Superman's relatively higher sales reflect the Jim Lee storyline. Both Batman and Superman sold more than twice as much as usual during Jim Lee's run on the titles. Regularly published titles no longer have the same brand loyalty as readers jump on or off board depending on the particular artistic line-up or story.
This may be one disadvantage of self-contained storylines that run in predictable, graphic novel friendly six- issue arcs. It's much easier to find a spot to quit buying a title.
When you consider that the population of the United States in 1940 (roughly 130 million people) was only half of what our population is now, the million-plus sales of so many comic books in the forties and fifties are even more remarkable. Comic books were truly a mainstream medium then. No longer.
Comic books are now a niche market, providing inspiration and material for big budget movies, savvy television animation and computer games. All three of these visually dynamic mediums seem to better fuel the imaginations of mainstream youth than the visually static --if only by comparison-- comic book medium.
Comic books used to be able to do what even movies couldn't, credibly portray fantastic, larger than life characters and events.
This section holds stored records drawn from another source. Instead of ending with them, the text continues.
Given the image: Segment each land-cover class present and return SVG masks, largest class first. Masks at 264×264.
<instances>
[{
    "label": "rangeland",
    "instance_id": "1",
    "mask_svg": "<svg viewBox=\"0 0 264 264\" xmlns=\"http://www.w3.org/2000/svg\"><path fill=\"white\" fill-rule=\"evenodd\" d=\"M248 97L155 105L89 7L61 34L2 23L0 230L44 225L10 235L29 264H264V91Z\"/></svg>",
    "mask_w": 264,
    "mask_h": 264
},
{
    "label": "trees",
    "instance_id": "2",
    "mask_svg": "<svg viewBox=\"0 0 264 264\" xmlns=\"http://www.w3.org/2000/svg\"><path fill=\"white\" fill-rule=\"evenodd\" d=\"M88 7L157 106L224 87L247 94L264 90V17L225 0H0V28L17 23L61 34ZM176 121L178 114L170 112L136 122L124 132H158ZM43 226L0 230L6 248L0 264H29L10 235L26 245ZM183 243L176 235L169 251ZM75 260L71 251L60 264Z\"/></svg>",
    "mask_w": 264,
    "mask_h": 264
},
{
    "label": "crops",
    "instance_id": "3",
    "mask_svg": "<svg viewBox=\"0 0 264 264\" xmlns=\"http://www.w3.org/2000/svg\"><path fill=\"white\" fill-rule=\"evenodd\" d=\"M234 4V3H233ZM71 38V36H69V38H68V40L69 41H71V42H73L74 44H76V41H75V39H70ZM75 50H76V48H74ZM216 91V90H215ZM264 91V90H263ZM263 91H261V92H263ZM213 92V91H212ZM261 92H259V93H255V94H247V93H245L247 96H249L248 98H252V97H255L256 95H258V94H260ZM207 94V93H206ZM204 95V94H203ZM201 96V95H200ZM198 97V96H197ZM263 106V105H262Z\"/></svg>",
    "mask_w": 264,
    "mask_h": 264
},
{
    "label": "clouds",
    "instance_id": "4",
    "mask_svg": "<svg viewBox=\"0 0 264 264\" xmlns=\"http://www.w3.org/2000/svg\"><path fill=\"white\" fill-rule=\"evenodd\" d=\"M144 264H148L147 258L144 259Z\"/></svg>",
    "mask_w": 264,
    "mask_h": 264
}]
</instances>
Special effects and computer generated imagery have significantly cut into what was once comic books' greatest strength.
Ironically, writers like Brian Michael Bendis and Greg Rucka have made interesting dialogue and character development a prerequisite for best-selling comic books these days.
It's probably a good thing, since fantasy fulfillment alone will no longer be enough to sustain even a niche market. Will the comic book survive? Things look more promising today than they did, say, in 1998.
A few segments of the market are even growing, manga in particular. Don't give up on comics just yet.